An employee of the Mayfield candle factory who survived the building’s collapse during last week’s tornado has filed a lawsuit claiming the company did not adequately protect them during the storm.
Eight people died when the storm hit; there were 110 people inside the building.
The lawsuit was filed in Graves Circuit Court on behalf of Elijah Johnson and other “similarly situated” employees of Mayfield Consumer Products. The suit claims the company refused to let its employees leave the factory Friday night, even though the factory had “at least 3 hours’ notice of the danger” the severe weather could bring.
This amounts to “flagrant indifference” to the rights of Johnson and other workers, the lawsuit claims.
A lawsuit represents allegations from one side of an issue. Bob Ferguson, a spokesperson for Mayfield Consumer Products, could not be immediately reached for comment. Ferguson said this week that employees were free to leave without retribution.
Attorney William Davis of Lexington, who filed the lawsuit, has not yet responded to requests for comment.
Amos Jones, a Washington, D.C. based attorney working with Davis on the case, said they decided to file the lawsuit after the company retained a public relations firm to deny the claims of surviving employees.

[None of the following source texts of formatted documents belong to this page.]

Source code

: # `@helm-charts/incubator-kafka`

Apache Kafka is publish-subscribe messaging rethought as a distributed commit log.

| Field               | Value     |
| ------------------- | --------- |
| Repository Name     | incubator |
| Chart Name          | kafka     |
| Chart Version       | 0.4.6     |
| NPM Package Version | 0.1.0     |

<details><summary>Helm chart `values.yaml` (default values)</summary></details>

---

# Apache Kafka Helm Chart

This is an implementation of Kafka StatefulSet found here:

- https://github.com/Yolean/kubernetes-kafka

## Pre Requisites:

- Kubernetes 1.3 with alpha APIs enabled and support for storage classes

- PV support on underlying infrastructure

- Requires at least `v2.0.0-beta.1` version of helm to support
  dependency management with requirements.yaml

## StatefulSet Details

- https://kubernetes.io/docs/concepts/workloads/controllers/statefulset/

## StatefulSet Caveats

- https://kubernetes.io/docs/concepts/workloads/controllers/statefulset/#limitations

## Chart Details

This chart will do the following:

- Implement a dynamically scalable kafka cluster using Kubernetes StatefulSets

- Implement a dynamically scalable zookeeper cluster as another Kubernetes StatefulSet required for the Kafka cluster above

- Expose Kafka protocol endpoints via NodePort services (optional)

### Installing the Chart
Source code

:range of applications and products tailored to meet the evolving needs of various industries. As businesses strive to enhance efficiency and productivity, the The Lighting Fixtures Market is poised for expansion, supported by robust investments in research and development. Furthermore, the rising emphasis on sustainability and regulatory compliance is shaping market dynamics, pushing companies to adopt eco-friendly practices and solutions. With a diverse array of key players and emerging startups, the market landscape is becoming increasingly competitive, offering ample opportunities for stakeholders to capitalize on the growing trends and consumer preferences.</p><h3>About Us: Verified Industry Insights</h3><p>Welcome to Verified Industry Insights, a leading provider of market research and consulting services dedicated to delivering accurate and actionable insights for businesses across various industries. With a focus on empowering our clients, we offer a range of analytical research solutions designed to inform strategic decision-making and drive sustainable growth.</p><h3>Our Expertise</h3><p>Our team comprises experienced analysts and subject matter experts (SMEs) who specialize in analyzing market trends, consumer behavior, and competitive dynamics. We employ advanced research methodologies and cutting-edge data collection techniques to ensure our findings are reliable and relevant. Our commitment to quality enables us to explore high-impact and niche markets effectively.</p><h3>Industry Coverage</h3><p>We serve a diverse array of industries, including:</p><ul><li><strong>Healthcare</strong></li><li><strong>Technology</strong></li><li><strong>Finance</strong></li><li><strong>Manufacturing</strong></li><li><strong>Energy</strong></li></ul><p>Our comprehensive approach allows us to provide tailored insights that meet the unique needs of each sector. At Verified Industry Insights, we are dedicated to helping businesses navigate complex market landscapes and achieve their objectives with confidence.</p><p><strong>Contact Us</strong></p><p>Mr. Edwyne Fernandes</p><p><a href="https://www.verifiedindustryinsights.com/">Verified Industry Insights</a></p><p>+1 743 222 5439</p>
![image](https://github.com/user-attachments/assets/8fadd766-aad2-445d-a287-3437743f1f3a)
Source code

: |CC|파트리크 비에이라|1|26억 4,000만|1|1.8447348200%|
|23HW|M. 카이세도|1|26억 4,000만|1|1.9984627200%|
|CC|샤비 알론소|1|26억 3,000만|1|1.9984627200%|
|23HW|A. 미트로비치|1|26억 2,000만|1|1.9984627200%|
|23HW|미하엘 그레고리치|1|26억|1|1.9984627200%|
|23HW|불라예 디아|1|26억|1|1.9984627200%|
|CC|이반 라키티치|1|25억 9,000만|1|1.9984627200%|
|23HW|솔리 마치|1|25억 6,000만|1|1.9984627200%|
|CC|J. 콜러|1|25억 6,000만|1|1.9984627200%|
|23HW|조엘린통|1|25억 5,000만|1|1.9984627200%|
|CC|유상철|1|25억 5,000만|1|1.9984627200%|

“It’s not even spin, it’s a cover up,” Jones said Thursday. Jones issued a press release this week claiming a “smoking gun”: he later told KyCIR that an employee had a recording backing up the claims they faced firing if they left. But there are no details about the evidence or allegations in the lawsuit beyond those cited in news stories.
When asked about the evidence, Jones said they have information they plan to turn over to state and federal investigators.
OnTuesday, Mayfield Consumer Products CEO Troy Propes announced in a statement that the company had hired experts to investigate how managers handled the storm.
“We’re confident that our team leaders acted entirely appropriately and were, in fact, heroic in their efforts to shelter our employees,” the statement said.
The factory produced candles for retailers including Bath & Body Works and had a history of workplace safety violations in recent years. In 2019, a man recruited to work at the factory from Puerto Rico filed suit against the company, claiming Mayfield recruited him and others to Kentucky only to fire him because he was overweight. The lawsuit was eventually dismissed.
The company also hired people incarcerated by at least two local jails. Seven people from the Graves County jail were at the factory the night of the storm; all survived, but the jail deputy guarding them, Robert Daniel, died of his injuries.